◆ Passage provided
↓↓↓
Others aren’t very well developed yet, and so they’ll be talking about the manufacturing. Some are actually done, and the opportunity there is to talk more about the business model.
What tells you when someone’s pretty much done with refining their pitch?
Do they know the flow of their pitch? Do they know where their audience is with each stage? I might take one pitch and break it down: this is the grabbing attention part of the pitch, here’s the teaching part, this is the inspiring part, now here’s is the asking part.
Once we know what each chapter’s supposed to be doing, we then test it against how the audience feels at each stage. Where are we bringing them? What do you want people to know, think, and feel about your product after your four minutes? At a minimum, you want them to know that it works, think it’s got potential, and be interested in the next conversation, which is about investment.
What’s your favorite thing about what you do?
Watching people develop. If you know you can teach other people about a thing, that increases your understanding of that thing. You can’t pitch a product until you’re happy with it. A lot of people try to teach tips and tricks and body language; I don’t. I work very hard on core belief: when you really believe what you’re saying, the body has a magical way of looking after itself. We don’t need tips and tricks when we’re telling our friends about something we’re excited about — our body seems to know what to do.
If we can really work on your belief in your product and your understanding of what you’re doing, then the articulation becomes much more natural and powerful. I love watching that grow. I love watching people get “aha” moments, when they’ve been trying to articulate what they do for ages and suddenly crack it in one sentence. That’s what I’m here for.
↑↑↑
◆ Listed records
↓↓↓
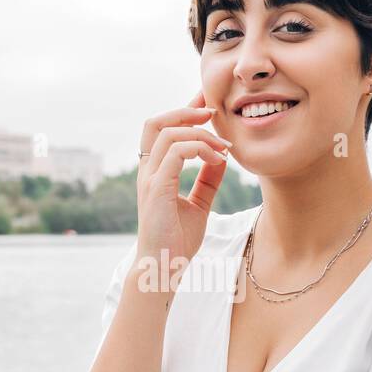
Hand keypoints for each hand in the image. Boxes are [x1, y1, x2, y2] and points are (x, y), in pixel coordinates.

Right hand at [134, 91, 232, 282]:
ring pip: (168, 132)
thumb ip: (208, 179)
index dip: (184, 110)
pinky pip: (176, 152)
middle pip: (156, 122)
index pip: (162, 129)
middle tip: (213, 111)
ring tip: (223, 147)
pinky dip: (199, 149)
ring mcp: (150, 179)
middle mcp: (147, 171)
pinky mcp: (157, 188)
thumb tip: (222, 157)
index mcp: (154, 172)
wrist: (164, 269)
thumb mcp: (199, 203)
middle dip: (186, 109)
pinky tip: (217, 160)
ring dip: (200, 133)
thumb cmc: (177, 241)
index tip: (207, 102)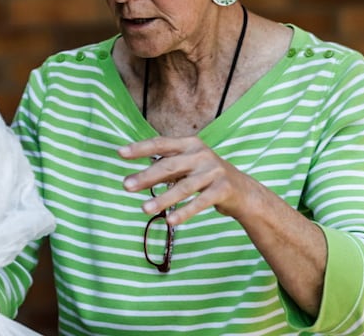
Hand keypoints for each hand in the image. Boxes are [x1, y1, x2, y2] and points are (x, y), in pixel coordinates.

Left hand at [118, 136, 259, 224]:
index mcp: (190, 143)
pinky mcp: (223, 189)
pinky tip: (170, 221)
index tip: (120, 153)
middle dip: (146, 176)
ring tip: (144, 208)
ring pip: (183, 187)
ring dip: (162, 199)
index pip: (161, 143)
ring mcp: (214, 171)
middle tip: (125, 186)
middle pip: (169, 165)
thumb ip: (165, 167)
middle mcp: (201, 154)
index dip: (140, 148)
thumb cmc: (206, 176)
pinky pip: (200, 202)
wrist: (244, 191)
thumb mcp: (187, 166)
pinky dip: (184, 212)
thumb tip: (133, 178)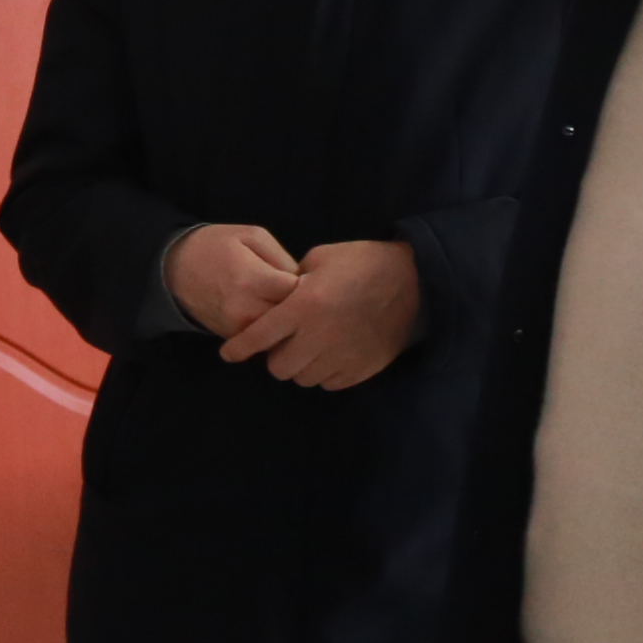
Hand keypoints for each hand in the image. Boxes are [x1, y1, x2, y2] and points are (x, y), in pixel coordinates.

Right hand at [163, 222, 303, 339]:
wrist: (175, 267)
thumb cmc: (217, 245)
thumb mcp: (253, 236)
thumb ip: (282, 258)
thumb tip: (304, 282)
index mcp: (253, 280)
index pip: (299, 293)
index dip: (310, 285)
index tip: (310, 278)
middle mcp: (245, 310)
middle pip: (292, 319)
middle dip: (302, 308)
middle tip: (305, 294)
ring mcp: (237, 329)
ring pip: (279, 334)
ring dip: (288, 322)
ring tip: (289, 304)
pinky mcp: (232, 338)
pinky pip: (262, 339)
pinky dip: (271, 330)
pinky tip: (270, 312)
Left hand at [220, 237, 423, 390]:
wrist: (414, 283)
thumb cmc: (363, 263)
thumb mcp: (321, 259)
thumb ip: (292, 281)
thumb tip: (277, 300)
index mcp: (304, 305)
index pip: (259, 336)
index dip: (239, 348)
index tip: (228, 354)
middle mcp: (319, 336)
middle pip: (278, 368)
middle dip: (276, 356)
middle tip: (286, 341)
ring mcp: (340, 356)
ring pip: (303, 378)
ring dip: (301, 366)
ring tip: (312, 346)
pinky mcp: (359, 370)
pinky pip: (328, 383)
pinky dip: (324, 372)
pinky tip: (332, 353)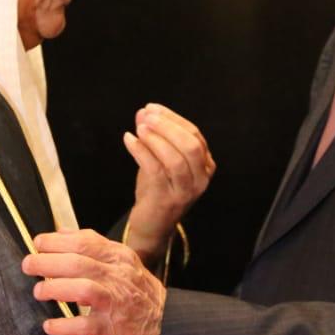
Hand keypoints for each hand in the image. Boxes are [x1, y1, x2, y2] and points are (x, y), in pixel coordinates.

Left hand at [22, 229, 165, 334]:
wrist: (167, 325)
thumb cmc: (138, 292)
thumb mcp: (123, 262)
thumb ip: (93, 246)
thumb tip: (60, 231)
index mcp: (118, 257)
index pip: (84, 242)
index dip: (56, 241)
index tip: (38, 243)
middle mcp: (117, 276)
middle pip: (77, 263)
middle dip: (46, 262)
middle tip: (28, 265)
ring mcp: (115, 302)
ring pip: (81, 289)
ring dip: (54, 289)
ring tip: (39, 292)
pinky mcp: (111, 329)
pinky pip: (83, 325)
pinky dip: (63, 325)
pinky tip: (50, 326)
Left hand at [124, 103, 215, 262]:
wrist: (152, 226)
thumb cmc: (158, 190)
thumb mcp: (159, 160)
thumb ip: (154, 137)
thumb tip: (143, 112)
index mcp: (205, 165)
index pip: (194, 134)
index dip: (173, 118)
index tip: (152, 108)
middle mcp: (201, 179)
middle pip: (190, 145)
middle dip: (167, 126)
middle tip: (146, 116)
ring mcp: (186, 192)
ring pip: (176, 159)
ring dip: (156, 139)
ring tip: (139, 128)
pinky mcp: (167, 200)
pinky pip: (156, 170)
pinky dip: (141, 152)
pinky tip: (129, 140)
↑↑↑
◆ Exercise directions
In the pitch-coaching interview, what does the speaker work hard on instead of teaching tips, tricks, and body language?

◆ Completed task
Core belief, because when people really believe what they're saying, the body looks after itself.